#### Excerpted data ####

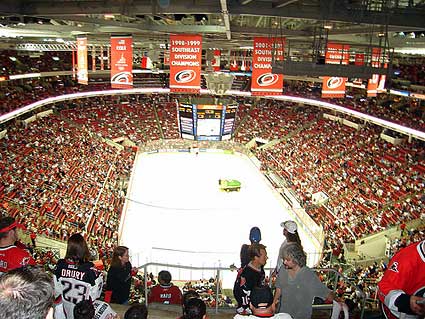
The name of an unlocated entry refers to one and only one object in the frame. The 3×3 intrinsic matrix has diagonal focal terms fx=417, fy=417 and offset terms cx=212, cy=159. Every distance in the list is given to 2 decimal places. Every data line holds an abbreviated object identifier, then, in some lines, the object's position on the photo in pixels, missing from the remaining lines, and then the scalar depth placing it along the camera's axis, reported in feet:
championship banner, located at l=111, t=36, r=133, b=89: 39.93
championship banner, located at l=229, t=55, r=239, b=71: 102.00
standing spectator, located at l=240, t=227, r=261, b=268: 17.38
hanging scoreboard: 76.18
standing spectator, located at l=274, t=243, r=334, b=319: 12.05
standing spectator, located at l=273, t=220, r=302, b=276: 16.44
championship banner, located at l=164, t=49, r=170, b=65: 89.87
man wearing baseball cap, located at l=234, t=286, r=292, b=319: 9.33
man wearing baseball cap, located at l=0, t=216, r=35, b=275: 12.03
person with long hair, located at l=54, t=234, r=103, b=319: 12.01
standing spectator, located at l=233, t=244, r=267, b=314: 13.91
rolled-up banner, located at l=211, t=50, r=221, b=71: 80.37
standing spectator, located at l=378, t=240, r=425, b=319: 8.86
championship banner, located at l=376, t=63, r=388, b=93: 63.62
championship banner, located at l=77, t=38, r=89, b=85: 45.21
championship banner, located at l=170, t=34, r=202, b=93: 36.94
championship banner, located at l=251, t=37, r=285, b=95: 40.14
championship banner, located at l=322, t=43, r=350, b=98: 47.26
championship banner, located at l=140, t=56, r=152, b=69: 79.92
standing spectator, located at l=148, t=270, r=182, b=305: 15.92
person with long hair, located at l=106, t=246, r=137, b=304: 15.96
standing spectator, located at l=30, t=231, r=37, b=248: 41.66
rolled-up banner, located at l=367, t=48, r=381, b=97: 54.70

####

-- What is needed --
In the records above, how many lines contain the word "person"? Say only the number.

-- Output for this exercise --
2